A few months ago user C had a problem he suspected was related to his quota. It wasn't but he wanted a way to see what his quota was. Because of the oddball file system we use the normal tools for that don't work. I just work with C directly when he has disk issues, but thought up a scheme to let people check their quotas more easily, dashed off a quick note in the req (other people might call that a "trouble ticket") about it, and left it there for when I had time to code up a solution. Last week, while looking for something else, I discovered that I already solved the problem in 2004. Not only solved, but because my programs log compulsively, I know that users have been using it, including the newest faculty hires. Who told them the program existed?! The design that went into the req wasn't an invention but a memory.
Today I turn 39 (next prime birthday: 41, next power of two, 64). In a computing age it's too easy to compare a brain to a computer, but recently I've started to wonder if my own brain isn't rather too much like another computational archaeology site.
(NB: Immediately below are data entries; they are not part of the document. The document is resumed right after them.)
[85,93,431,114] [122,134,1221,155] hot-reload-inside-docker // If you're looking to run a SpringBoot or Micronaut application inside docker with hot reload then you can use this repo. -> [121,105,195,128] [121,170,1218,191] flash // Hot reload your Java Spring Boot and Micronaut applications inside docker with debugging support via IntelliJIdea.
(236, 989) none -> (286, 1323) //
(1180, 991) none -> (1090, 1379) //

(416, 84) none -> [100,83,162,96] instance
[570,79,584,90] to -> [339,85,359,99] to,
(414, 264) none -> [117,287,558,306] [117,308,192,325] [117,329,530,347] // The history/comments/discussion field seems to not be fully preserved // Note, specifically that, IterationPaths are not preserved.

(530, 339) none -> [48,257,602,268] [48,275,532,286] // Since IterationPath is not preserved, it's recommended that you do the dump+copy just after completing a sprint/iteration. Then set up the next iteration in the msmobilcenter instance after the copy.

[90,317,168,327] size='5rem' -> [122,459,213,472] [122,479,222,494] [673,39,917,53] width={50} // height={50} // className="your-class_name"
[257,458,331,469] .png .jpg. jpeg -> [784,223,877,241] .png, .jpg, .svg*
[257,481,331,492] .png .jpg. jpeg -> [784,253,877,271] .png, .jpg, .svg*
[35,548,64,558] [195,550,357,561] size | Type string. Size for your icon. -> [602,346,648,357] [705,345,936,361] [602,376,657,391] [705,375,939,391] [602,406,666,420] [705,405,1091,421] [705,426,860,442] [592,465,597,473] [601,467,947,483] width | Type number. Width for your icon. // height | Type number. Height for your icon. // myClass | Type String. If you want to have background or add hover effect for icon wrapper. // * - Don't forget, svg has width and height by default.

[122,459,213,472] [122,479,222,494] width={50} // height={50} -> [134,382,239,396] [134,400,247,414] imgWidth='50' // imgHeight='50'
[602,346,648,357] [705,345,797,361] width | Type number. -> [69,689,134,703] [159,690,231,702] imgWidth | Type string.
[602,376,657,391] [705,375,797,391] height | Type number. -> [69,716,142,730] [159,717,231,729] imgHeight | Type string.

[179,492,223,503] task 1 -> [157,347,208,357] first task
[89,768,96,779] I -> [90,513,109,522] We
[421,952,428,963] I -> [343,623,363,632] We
Things burble up out of my unconscious onto the whiteboard in my brain with every sign of novelty and shoot out my mouth. An hour later I wonder if it's new, or if the scent of yinhao jasmine tea, the act of scratching my nose, or trying to remember if I turned off the stove has reactivated some random tangle of a hilbert-space memory trace in my neurons and shot a context-free memory upstairs to be misidentified as a new thought. As aging worries go, this one's pretty minor. My martial arts abused joints should probably get more of my attention.